Your assignment:
Print every item below verbatim, line for line, but omit the pictures.

Records supplied:
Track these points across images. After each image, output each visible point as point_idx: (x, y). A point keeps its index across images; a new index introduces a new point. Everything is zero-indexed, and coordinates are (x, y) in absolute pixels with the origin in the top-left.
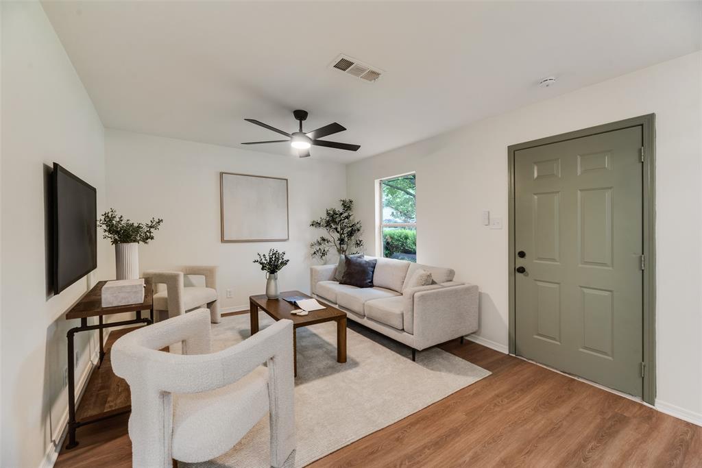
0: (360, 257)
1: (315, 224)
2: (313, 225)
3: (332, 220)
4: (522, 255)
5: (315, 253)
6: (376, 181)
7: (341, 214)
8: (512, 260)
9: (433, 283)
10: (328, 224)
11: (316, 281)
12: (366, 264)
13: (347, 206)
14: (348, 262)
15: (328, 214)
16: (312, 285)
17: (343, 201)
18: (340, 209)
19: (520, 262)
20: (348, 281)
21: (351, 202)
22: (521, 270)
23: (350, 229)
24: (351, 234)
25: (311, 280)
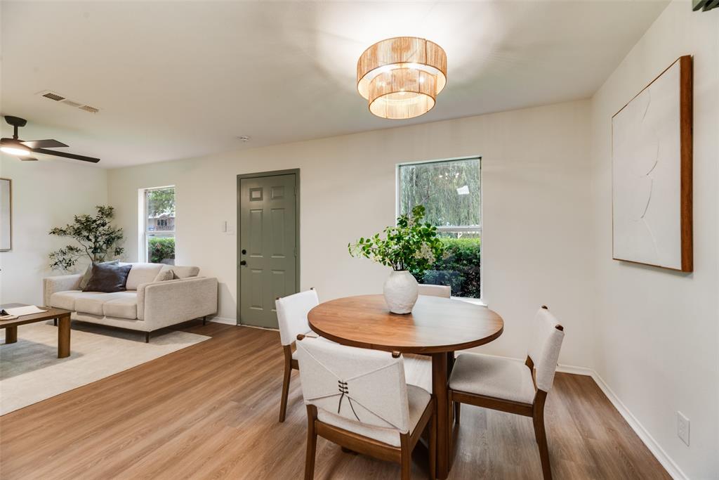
0: (112, 264)
1: (57, 232)
2: (54, 233)
3: (85, 227)
4: (244, 252)
5: (55, 264)
6: (139, 190)
7: (95, 221)
8: (239, 257)
9: (175, 277)
10: (77, 232)
11: (51, 292)
12: (118, 270)
13: (107, 213)
14: (96, 269)
15: (77, 221)
16: (45, 297)
17: (101, 208)
18: (94, 215)
19: (244, 258)
20: (93, 287)
21: (111, 209)
22: (243, 263)
23: (107, 237)
24: (109, 242)
25: (45, 293)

Your solution:
Track these points across images. After each image, output each visible point as point_idx: (x, y). A point keeps its index across images; a new index introduces a new point. Everything is zero-indexed, and coordinates are (x, y) in absolute pixels with the origin in the top-left.
0: (360, 257)
1: (315, 224)
2: (313, 225)
3: (332, 220)
4: (522, 255)
5: (315, 253)
6: (376, 181)
7: (341, 214)
8: (512, 260)
9: (433, 283)
10: (328, 224)
11: (316, 281)
12: (366, 264)
13: (347, 206)
14: (348, 262)
15: (328, 214)
16: (312, 285)
17: (343, 201)
18: (340, 209)
19: (520, 262)
20: (348, 281)
21: (351, 202)
22: (521, 270)
23: (350, 229)
24: (351, 234)
25: (311, 280)
0: (112, 264)
1: (57, 232)
2: (54, 233)
3: (85, 227)
4: (244, 252)
5: (55, 264)
6: (139, 190)
7: (95, 221)
8: (239, 257)
9: (175, 277)
10: (77, 232)
11: (51, 292)
12: (118, 270)
13: (107, 213)
14: (96, 269)
15: (77, 221)
16: (45, 297)
17: (101, 208)
18: (94, 215)
19: (244, 258)
20: (93, 287)
21: (111, 209)
22: (243, 263)
23: (107, 237)
24: (109, 242)
25: (45, 293)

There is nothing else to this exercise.